Mallory's lip wavered. She whispered, “I can’t do this alone. You know I never planned to start a business. Teaching yoga was the only thing I was good at.” Tears welled in her eyes. “I didn’t even know how much money I made, kept forgetting to pay myself until I hired you,” she told Grace. My grip on my phone tightened, digging into my palm. “I feel like I figured out how to run the current place, and now doubling it? Without you? It’s … it’s a lot.”
The three of them stood in a little cocoon, Grace comforting Mallory with Alexander hovering over them. He told his sister, “Don’t leap into something you’re not ready for.”
Mallory’s watery eyes met mine. “Can I think about it?”
I nodded calmly, counting down the minutes until I could find a tenant who respected the value of my offer. One who would pay three times as much as I was offering Mallory out of the goodness of my goddamn heart.
Guess that was the price of being altruistic.
Alexander herded them towards the elevator. He lingered behind while I turned off the lights … preventing me from smashing my foot over a mannequin’s neck.
“Come on, Victoria,” he said, tone pacifying like he was talking a petulant child down from a tantrum … even though I was being reasonable while he talked my potential tenant out of a deal. “Connor’s waiting upstairs with champagne to celebrate your new building.”
Is that why he was rushing back upstairs? A wave of relief hit me at his thoughtful recognition of the milestone.
“This may be a Navy town, but you’re not smashing the bottle against those gorgeous columns out front,” I said. “Thank you for planning this.”
“Oh, it wasn’t my idea. Grace thought we should celebrate.”
There went my good mood. She had to be so fuckingnice, didn’t she? Her fake sweetness was going to give me diabetes.
As the elevator doors slid shut, I stabbed the third-floor button and gave my reflection a silent pep talk that I’d handled setbacks larger than an indecisive tenant. But when the doors opened, a cold sweat broke out on my forehead.
Connor lifted a cheap pink teacup.
Mallory raised her pinkie.
And a little girl’s giggle rang out through my foyer.
"Good 4 U," Olivia Rodrigo
Victoria
Iwasawomanwho always had a plan, but for the first time in over a decade, I didn’t know how to react.
None of my plans involved children.
On Grace’s lap in a tufted leather chair perched a little girl with a ridiculously oversized bow in her hair. She dropped her teacup—mercifully Grace steadied it on the coffee table—and sprinted closer, making me flinch.

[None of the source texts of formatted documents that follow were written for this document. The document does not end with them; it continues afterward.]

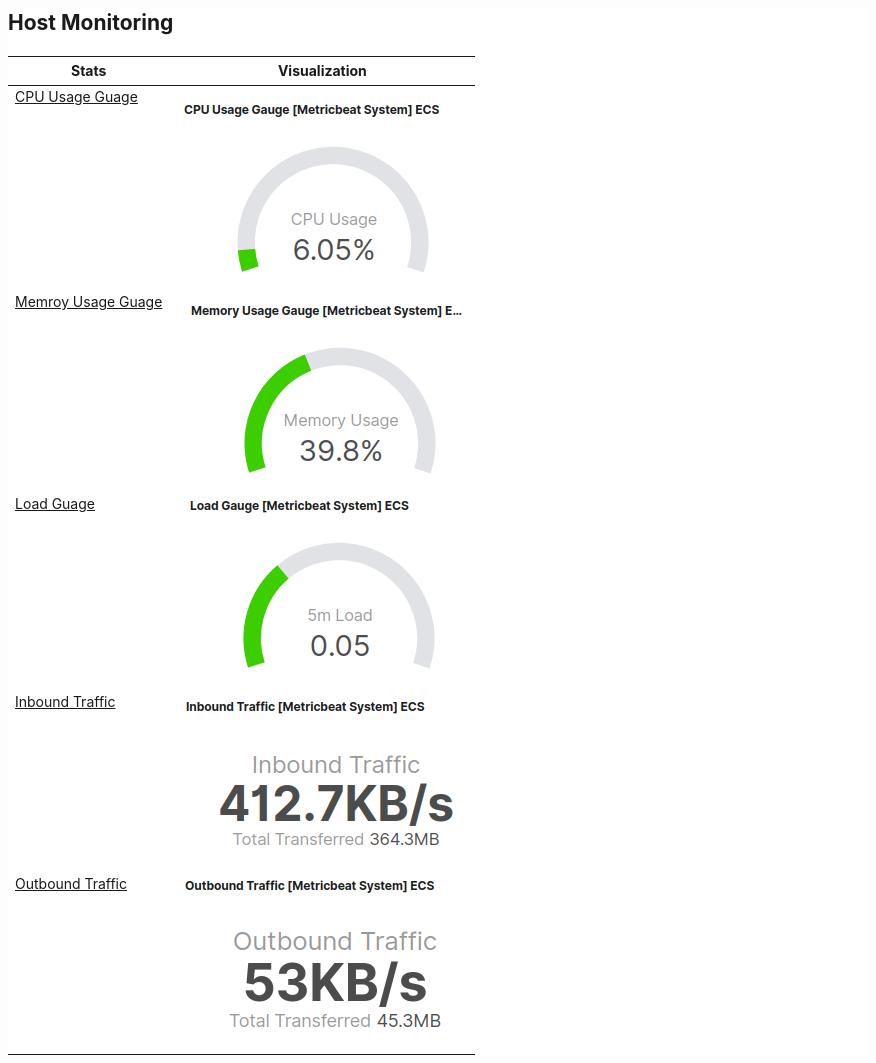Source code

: ## Host Monitoring

|               Stats                                                |           Visualization                                                                                                                                     | 
|--------------------------------------------------------------------|------------------------------------------------------------------------------------------------------------------------------------------------------------ |
|[CPU Usage Guage](#CPU-Usage-Gauge)                                 | ![](../../../images/monitoring/host/metricbeat/cpu-usage-guage.png)                                             | 
|[Memroy Usage Guage](#Memory-Usage-Gauge)                           | ![](../../../images/monitoring/host/metricbeat/memory-usage-guage.png)                                          | 
|[Load Guage](#Load-Guage)                                           | ![](../../../images/monitoring/host/metricbeat/load-guage.png)                                                  | 
|[Inbound Traffic](#Inbound-Traffic)                                 | ![](../../../images/monitoring/host/metricbeat/inbound-traffic.png)                                             | 
|[Outbound Traffic](#Outbound-Traffic)                               | ![](../../../images/monitoring/host/metricbeat/outbound-traffic.png)                                            |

The next thing I knew, my business partner—the only man my family ever approved that I didn’t actively detest—hoisted the little girl into his arms.
“This place is so beautiful! You really work here?” the girl yelled in a grating, high-pitched voice as she wrapped herself around his neck. Grace, Connor and Mallory all looked sheepishly into their teacups.
He lowered her and took her hand, walking her close. “Ruby, this is my friend, Victoria.” I held out my hand, and the little girl shook it vigorously. “Victoria, this is Grace and my foster daughter, Ruby.”
My eyes snapped up in alarm. His widened in a non-verbal request not to make a scene. I looked down and forced out, “Nice to meet you, Ruby.”
“Have you ever been to a tea party?” The little girl gripped her full skirt, twirling slightly.
My breath hitched, momentarily stealing my words.
“Victoria’s been to more fancy parties than you can imagine,” Alexander said to fill my silence, shooting me a look of,‘What the fuck is wrong with you?’
“I…I used to love tea parties when I was your age,” I said, even though I had no fucking idea how old she was. Hopefully she was potty trained. “For my birthday, my mother took me to afternoon tea at the Plaza.”
“Where Eloise lives?” She gripped my hand. “I love that book! Can you take me there?” Before I could extract my hand from her sticky fingers, she dragged me over to the coffee table. “Did your tea parties look like this? Scoot over, Connor.”
She climbed back onto Grace’s lap, lifting a tiny ceramic teapot. Alexander watched with arms crossed, expression stony.